Opra paused, her hand lingering on the back of the chair. She looked at him—really looked at him—with a weary sort of empathy that stripped away the cryptic scavenger persona for just a heartbeat. "The universe doesn't care if you're hiding or standing center stage, Aidan. It only cares that you're there when the clock strikes," she said softly. "Doing what’s right is usually what gets the bridge built in the first place. Just... try to stay upright when the wind starts howling."
She offered a final, sharp nod and turned away. The "static" from the Klingons and the bustling morning crowd rushed back in to fill the void of her departure, but as she wove through the tables toward the exit, she didn't look back.
Aidan watched her leave. "That was a strange woman," he muttered as Sherlock chirped at him, "maybe a little scary but I think she means well.. I'll heed her warning, it can't hurt can it?"
The walk back to the Denorios Shard was a blur of faces and noise. Opra moved through the Promenade like a ghost herself, her boots barely registering the deck plating. The encounter with the Trill had left her feeling hollowed out, the temporal resonance still buzzing in the marrow of her bones.
When she reached the shop, she didn't immediately raise the shutters. Instead, she leaned her forehead against the cool, corrugated metal and let out a long, shuddering breath. The shard in her ear was quiet now, but the silence felt heavy, like the air before a lightning strike. She hit the control, and the shutters ground upward. The interior was exactly as she’d left it: dim, cluttered, and smelling of ozone and old dust. She bypassed the counter and went straight for the small, lead-lined cabinet in the back where she kept the items too "loud" for the display cases. With steady fingers, she pulled out a small, jagged piece of obsidian-like glass—a fragment she’d recovered from the Denorios Belt years ago. It shouldn't have been doing anything, but as she held it near her ear, the hum returned, syncing perfectly with the phantom melody Aidan had projected.

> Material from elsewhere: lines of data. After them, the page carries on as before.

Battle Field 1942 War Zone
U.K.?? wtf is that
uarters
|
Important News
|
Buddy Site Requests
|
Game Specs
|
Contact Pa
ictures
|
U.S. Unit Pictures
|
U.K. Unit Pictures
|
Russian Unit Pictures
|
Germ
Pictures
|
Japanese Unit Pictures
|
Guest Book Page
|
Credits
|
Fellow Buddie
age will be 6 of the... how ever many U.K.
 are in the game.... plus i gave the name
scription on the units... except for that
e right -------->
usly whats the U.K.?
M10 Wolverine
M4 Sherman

"A Bridge of Breath," she whispered to the empty room.
She sat at her workbench, the low light catching the edges of the artifacts surrounding her. Sora Bernadotte had been a tremor; Aidan was the quake. Between the Klingon arrival and these two walking anomalies, the "quiet life" Opra had carved out on the station was disintegrating. She reached for her terminal and began a localized scan of the station’s recent arrivals, her eyes scanning for any mention of a Commander with a miniature dragon. Not because she wanted to report him (the Prophets knew she had enough secrets of her own) but because if the stone was going to fall on him, she needed to know which way to jump when the debris started flying.
"You're not no-one, Aidan," she muttered, "And I think you know it."